Brevity in daily interactions will go a long way toward keeping physicians engaged and responsive. “It is hard to capture them for more than a minute or two on the floors, so you have to make your conversation brief and present your documentation question in a concise and thought-out manner,” Hines says.
Conversations may take only a moment, but each one helps establish credibility between CDIs and physicians and will foster better dialogue when issues arise. Hines says her team is planning more formal meetings with different physician groups to cover ICD-10 education. “We will use this opportunity to introduce new documentation requirements specific for each specialty as well as reinforce general good documentation practices,” she says, adding that the time also will be used to network with physicians and participate in more in-depth discussions about documentation issues.
Husty concurs that the transition to ICD-10 is an ideal opportunity for CDI teams to cultivate physician engagement strategies.
Because physicians are “trained by inches,” Husty says a persistent CDI team likely will get the best results despite the potential for some awkward situations. “It means people taking a physician’s own specific findings back to them over and over again,” he says.
Although such dedication doesn’t guarantee success, a sustained effort has a far greater chance of improving physician documentation. “You can’t just do a lecture, you can’t just do the little packets that you send to them,” notes Husty, who says some physicians actually will reverse direction if they see a CDI specialist coming down the hall.

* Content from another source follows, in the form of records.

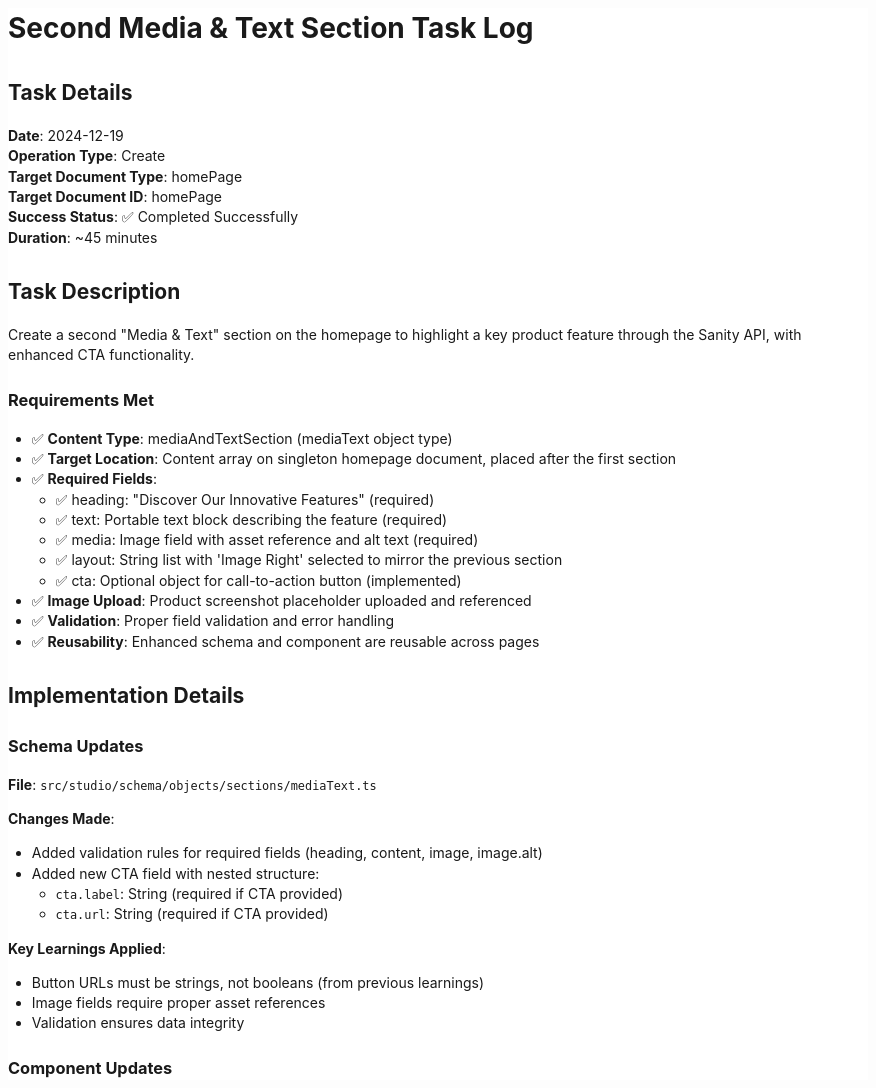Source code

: # Second Media & Text Section Task Log

## Task Details

**Date**: 2024-12-19  
**Operation Type**: Create  
**Target Document Type**: homePage  
**Target Document ID**: homePage  
**Success Status**: ✅ Completed Successfully  
**Duration**: ~45 minutes

## Task Description

Create a second "Media & Text" section on the homepage to highlight a key product feature through the Sanity API, with enhanced CTA functionality.

### Requirements Met

- ✅ **Content Type**: mediaAndTextSection (mediaText object type)
- ✅ **Target Location**: Content array on singleton homepage document, placed after the first section
- ✅ **Required Fields**:
  - ✅ heading: "Discover Our Innovative Features" (required)
  - ✅ text: Portable text block describing the feature (required)
  - ✅ media: Image field with asset reference and alt text (required)
  - ✅ layout: String list with 'Image Right' selected to mirror the previous section
  - ✅ cta: Optional object for call-to-action button (implemented)
- ✅ **Image Upload**: Product screenshot placeholder uploaded and referenced
- ✅ **Validation**: Proper field validation and error handling
- ✅ **Reusability**: Enhanced schema and component are reusable across pages

## Implementation Details

### Schema Updates

**File**: `src/studio/schema/objects/sections/mediaText.ts`

**Changes Made**:

- Added validation rules for required fields (heading, content, image, image.alt)
- Added new CTA field with nested structure:
  - `cta.label`: String (required if CTA provided)
  - `cta.url`: String (required if CTA provided)

**Key Learnings Applied**:

- Button URLs must be strings, not booleans (from previous learnings)
- Image fields require proper asset references
- Validation ensures data integrity

### Component Updates
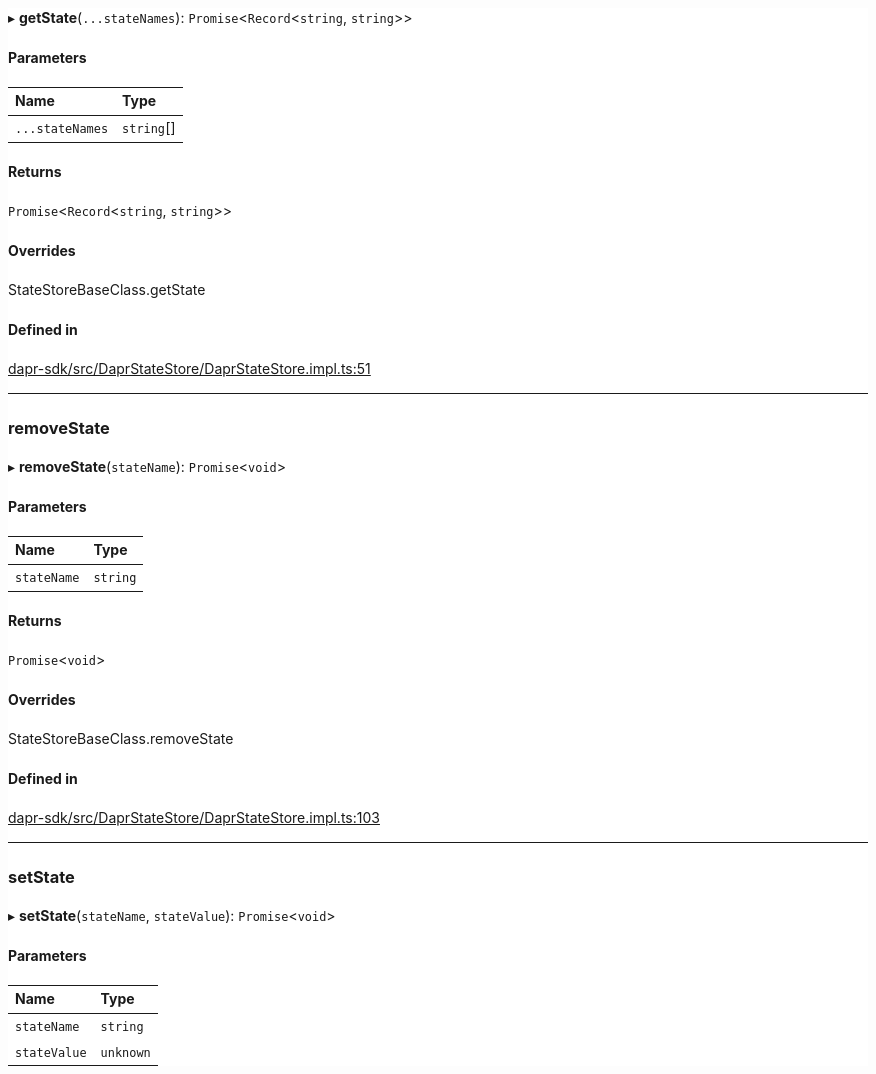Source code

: ▸ **getState**(`...stateNames`): `Promise`\<`Record`\<`string`, `string`\>\>

#### Parameters

| Name | Type |
| :------ | :------ |
| `...stateNames` | `string`[] |

#### Returns

`Promise`\<`Record`\<`string`, `string`\>\>

#### Overrides

StateStoreBaseClass.getState

#### Defined in

[dapr-sdk/src/DaprStateStore/DaprStateStore.impl.ts:51](https://github.com/sebastianwessel/purista/blob/master/packages/dapr-sdk/src/DaprStateStore/DaprStateStore.impl.ts#L51)

___

### removeState

▸ **removeState**(`stateName`): `Promise`\<`void`\>

#### Parameters

| Name | Type |
| :------ | :------ |
| `stateName` | `string` |

#### Returns

`Promise`\<`void`\>

#### Overrides

StateStoreBaseClass.removeState

#### Defined in

[dapr-sdk/src/DaprStateStore/DaprStateStore.impl.ts:103](https://github.com/sebastianwessel/purista/blob/master/packages/dapr-sdk/src/DaprStateStore/DaprStateStore.impl.ts#L103)

___

### setState

▸ **setState**(`stateName`, `stateValue`): `Promise`\<`void`\>

#### Parameters

| Name | Type |
| :------ | :------ |
| `stateName` | `string` |
| `stateValue` | `unknown` |
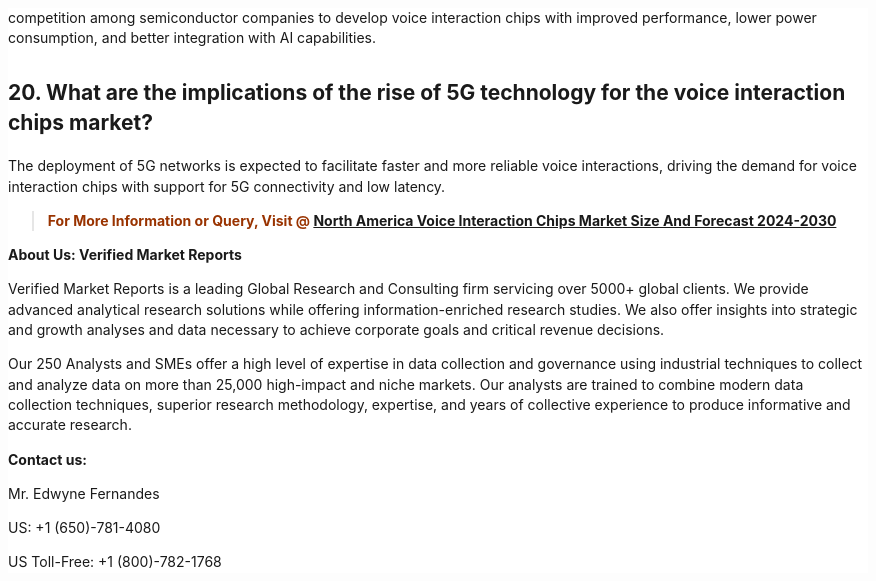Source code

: competition among semiconductor companies to develop voice interaction chips with improved performance, lower power consumption, and better integration with AI capabilities.</p><h2>20. What are the implications of the rise of 5G technology for the voice interaction chips market?</div><div></h2><p>The deployment of 5G networks is expected to facilitate faster and more reliable voice interactions, driving the demand for voice interaction chips with support for 5G connectivity and low latency.</p></body></html></p><blockquote><p><span style="color: #993300;"><strong>For More Information or Query, Visit @ <a href="https://www.verifiedmarketreports.com/product/voice-interaction-chips-market/">North America Voice Interaction Chips Market Size And Forecast 2024-2030</a></strong></span></p></blockquote><p><strong>About Us: Verified Market Reports</strong></p><p>Verified Market Reports is a leading Global Research and Consulting firm servicing over 5000+ global clients. We provide advanced analytical research solutions while offering information-enriched research studies. We also offer insights into strategic and growth analyses and data necessary to achieve corporate goals and critical revenue decisions.</p><p>Our 250 Analysts and SMEs offer a high level of expertise in data collection and governance using industrial techniques to collect and analyze data on more than 25,000 high-impact and niche markets. Our analysts are trained to combine modern data collection techniques, superior research methodology, expertise, and years of collective experience to produce informative and accurate research.</p><p><strong>Contact us:</strong></p><p>Mr. Edwyne Fernandes</p><p>US: +1 (650)-781-4080</p><p>US Toll-Free: +1 (800)-782-1768</p>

Figuring out how to make every discussion productive can help change that habit, he says.
Despite of their competitive nature, physicians can and do support each other when it comes to documentation improvement. Kramer says finding a champion to lead the charge is key. “A champion is a physician that has a passion for clinical documentation and its importance and is able to link the various points together to understand that if you do quality documentation, then you are going to reap these benefits,” she says.
Physician Champions
A physician champion, whose role is separate from that of a physician advisor, should be respected within the organization and have sufficient influence to help change peer behavior. Many physicians have figured out that, absent a knowledgeable champion, one colleague could be the source of the entire staff’s poor documentation record.
Husty occasionally sees physicians helping each other of their own volition, but he more often encourages them to seek out CDI specialists should they have questions or want to improve their documentation. “I tell physicians the CDI specialists and those HIM folks that are going through your charts know what you’re doing right and what you’re doing wrong. If you decide you would actually like to do this better, I would enlist their help,” he says.
— Julie Knudson is a freelance business writer based in Seattle.